Only much later when I started reading up on fragrances did I start associating the effervescent heat of Fahrenheit's violet leaf note with the smell of gasoline. And only after smelling it on someone else did I realize that it requires a certain amount of masculinity to pull it off.

Gasoline ablaze

Dior Fahrenheit is very linear to my nose, opening with a smell reminiscent of the hazy air above a puddle of kerosene, and doesn't change much at all across its admirable longevity on the skin. It doesn't have a meaty, potentially cloying base to it's scent. Rather, it takes the form of a vapor-like sharpness just on the border of stinging, It doesn't have any real heat, but rather invokes the relation of it through association.

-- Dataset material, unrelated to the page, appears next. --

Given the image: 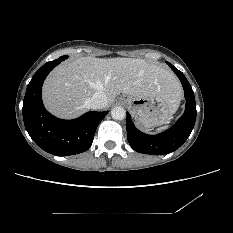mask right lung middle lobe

I have tried other scents that have violet leaf, but no other fragrance puts it front and center and reinforces its fiery bite as boldly as Fahrenheit.

Because of my particular association with this fragrance, I can never think of it as a leather-jacket-wearing, Harley-riding, gasoline-soaked icon of masculinity. It certainly could be, as it has enough projection and sillage to be a beastly performer. But for me it has to be worn discreetly, like a darkly alluring fire at the very center of your personal space. Never reaching out and grabbing people by the nose, but rather tantalizing those that come near like torchlight in the night.

It's too polarizing for work, but I would wear it just because it smells so good to me. One spray to the chest, just enough for me to enjoy it drifting though my clothes and for anyone else to get hints of when they come close. No clean, white-shirted looks or boy-next-door innocence allowed. Fahrenheit requires masculine swagger to master, and anything less would seem like a teen wearing his dad's cologne.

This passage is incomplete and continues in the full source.